Job: Please copy the records below word for word, starting at their first line and stopping after the line that contains "The value of rate_drive".

[Chart comprehension data]
·····
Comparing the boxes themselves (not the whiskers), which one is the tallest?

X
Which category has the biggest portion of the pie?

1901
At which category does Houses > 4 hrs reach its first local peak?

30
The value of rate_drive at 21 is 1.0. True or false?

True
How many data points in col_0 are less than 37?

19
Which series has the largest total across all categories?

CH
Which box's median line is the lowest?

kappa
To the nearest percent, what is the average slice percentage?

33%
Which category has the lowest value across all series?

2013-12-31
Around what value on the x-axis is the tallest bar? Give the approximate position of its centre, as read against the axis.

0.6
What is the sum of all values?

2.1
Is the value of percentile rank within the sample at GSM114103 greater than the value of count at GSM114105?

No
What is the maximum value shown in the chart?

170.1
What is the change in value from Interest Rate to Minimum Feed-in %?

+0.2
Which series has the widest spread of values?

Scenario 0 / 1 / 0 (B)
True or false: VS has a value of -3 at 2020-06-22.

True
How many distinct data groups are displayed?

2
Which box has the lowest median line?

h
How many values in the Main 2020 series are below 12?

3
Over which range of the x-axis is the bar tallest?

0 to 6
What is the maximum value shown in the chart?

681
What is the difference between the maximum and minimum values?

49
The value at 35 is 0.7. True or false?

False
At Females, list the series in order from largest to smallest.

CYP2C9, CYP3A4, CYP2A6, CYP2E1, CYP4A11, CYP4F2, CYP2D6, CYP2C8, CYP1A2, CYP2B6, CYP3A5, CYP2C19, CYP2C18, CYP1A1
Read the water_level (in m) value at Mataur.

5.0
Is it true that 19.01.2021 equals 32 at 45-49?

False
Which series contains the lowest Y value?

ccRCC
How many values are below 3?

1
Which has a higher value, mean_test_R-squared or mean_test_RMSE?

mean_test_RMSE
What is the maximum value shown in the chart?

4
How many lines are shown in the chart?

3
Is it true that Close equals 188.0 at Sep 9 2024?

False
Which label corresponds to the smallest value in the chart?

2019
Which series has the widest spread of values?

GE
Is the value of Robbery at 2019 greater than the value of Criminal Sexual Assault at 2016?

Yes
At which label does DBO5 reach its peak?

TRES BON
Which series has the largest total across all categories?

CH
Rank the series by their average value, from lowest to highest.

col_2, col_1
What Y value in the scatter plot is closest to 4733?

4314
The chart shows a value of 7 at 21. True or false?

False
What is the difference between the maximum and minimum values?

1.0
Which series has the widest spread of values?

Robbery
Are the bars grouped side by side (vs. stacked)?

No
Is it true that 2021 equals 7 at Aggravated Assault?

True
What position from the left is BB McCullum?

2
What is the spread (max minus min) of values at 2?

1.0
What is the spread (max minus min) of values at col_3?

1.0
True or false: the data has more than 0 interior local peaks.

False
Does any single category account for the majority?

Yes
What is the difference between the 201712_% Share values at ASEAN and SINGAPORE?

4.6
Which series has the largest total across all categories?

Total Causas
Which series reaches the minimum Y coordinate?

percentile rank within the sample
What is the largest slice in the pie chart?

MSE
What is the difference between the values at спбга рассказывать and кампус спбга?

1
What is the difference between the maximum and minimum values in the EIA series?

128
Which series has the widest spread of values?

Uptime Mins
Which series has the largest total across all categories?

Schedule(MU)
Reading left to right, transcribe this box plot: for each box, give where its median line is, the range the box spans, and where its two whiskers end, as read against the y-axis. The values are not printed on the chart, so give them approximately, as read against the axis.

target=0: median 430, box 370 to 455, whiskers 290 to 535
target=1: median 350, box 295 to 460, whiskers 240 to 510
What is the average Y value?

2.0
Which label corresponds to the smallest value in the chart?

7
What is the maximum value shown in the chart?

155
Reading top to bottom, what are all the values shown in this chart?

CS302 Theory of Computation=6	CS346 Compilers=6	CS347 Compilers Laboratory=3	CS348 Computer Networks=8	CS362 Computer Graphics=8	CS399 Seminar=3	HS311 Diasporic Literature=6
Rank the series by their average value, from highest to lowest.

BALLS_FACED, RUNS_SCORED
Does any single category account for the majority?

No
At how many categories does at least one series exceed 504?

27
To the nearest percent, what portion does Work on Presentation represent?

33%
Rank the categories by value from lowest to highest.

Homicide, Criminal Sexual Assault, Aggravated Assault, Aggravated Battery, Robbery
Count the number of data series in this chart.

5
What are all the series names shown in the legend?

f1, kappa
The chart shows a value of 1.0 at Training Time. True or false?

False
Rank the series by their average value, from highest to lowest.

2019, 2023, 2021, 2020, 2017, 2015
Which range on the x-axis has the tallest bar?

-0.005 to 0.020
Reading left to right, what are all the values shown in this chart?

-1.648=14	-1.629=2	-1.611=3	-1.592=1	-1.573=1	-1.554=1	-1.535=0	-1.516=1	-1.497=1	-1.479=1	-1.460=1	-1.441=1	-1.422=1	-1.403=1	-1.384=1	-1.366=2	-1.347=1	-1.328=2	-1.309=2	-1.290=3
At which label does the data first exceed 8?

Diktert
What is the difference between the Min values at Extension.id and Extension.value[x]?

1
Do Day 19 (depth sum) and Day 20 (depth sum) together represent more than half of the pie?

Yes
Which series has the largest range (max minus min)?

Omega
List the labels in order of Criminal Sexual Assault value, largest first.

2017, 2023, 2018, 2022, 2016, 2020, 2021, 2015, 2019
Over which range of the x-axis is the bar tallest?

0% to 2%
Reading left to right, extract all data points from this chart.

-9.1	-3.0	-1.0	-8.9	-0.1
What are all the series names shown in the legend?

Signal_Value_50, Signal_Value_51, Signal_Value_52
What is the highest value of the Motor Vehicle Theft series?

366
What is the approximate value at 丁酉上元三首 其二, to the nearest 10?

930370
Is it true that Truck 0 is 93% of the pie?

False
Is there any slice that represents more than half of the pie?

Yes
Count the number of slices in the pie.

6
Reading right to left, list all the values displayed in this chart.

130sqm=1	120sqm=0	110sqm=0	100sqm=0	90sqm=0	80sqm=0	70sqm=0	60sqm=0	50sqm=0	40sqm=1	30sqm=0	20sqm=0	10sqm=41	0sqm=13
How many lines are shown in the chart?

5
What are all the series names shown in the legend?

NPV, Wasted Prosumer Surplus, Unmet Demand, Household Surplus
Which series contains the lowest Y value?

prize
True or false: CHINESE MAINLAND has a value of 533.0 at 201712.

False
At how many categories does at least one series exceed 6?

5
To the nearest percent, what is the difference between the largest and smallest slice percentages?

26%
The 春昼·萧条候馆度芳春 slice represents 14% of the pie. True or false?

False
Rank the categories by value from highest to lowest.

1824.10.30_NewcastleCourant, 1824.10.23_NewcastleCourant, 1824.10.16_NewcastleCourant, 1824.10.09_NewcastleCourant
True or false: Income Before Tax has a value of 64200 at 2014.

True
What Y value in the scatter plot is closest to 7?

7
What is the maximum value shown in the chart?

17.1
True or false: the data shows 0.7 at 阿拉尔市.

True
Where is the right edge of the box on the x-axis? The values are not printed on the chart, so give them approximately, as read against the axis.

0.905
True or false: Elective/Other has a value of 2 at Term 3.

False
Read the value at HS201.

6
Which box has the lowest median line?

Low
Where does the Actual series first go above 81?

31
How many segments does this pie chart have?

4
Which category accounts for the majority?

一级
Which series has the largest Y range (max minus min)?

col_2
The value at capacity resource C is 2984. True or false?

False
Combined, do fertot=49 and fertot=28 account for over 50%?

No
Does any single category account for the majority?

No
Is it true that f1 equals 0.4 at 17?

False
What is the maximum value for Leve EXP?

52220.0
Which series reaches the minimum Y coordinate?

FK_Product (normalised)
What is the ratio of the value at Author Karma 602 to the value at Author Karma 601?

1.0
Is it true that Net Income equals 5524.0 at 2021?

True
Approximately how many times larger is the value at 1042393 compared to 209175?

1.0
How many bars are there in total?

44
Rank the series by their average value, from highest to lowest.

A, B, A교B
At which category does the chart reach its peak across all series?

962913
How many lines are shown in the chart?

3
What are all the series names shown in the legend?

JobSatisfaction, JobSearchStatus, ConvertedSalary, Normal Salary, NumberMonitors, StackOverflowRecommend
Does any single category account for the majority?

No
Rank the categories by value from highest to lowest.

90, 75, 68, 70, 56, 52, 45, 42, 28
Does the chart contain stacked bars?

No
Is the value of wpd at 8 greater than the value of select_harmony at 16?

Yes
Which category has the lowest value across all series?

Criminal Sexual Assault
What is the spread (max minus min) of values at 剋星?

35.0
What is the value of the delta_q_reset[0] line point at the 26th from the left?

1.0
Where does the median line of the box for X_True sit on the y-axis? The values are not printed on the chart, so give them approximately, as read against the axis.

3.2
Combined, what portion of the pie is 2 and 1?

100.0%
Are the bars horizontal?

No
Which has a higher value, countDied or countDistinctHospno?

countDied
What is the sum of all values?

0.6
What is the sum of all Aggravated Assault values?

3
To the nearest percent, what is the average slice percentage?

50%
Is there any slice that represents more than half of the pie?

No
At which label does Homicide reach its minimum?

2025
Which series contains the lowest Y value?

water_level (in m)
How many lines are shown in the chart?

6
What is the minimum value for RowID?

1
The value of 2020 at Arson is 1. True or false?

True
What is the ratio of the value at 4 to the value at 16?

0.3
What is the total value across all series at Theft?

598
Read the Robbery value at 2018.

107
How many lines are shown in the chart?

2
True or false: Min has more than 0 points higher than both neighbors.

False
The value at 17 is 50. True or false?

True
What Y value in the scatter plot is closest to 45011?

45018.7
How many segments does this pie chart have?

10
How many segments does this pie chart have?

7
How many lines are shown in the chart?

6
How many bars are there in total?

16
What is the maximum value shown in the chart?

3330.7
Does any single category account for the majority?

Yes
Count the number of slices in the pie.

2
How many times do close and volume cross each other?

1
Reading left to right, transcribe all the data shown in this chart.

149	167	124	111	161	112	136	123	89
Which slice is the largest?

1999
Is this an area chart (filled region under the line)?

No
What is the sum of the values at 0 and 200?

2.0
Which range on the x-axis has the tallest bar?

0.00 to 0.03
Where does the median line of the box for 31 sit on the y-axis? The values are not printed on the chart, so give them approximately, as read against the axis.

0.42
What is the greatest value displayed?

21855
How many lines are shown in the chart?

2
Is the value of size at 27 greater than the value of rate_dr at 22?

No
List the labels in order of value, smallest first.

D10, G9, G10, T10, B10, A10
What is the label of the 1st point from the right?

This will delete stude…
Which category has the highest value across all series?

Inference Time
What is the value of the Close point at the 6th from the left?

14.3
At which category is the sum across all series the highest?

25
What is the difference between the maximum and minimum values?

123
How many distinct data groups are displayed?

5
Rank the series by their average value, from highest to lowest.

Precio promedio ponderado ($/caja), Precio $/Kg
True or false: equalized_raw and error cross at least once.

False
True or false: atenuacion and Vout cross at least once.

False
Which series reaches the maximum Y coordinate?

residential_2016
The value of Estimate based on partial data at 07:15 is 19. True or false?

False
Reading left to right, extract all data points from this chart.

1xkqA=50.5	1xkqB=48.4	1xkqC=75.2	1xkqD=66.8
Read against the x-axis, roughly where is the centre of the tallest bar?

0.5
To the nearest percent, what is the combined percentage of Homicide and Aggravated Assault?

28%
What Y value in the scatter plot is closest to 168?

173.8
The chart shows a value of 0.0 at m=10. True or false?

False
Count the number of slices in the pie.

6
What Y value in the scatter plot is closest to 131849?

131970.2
·····
Your solution:
Comparing the boxes themselves (not the whiskers), which one is the tallest?

X
Which category has the biggest portion of the pie?

1901
At which category does Houses > 4 hrs reach its first local peak?

30
The value of rate_drive at 21 is 1.0. True or false?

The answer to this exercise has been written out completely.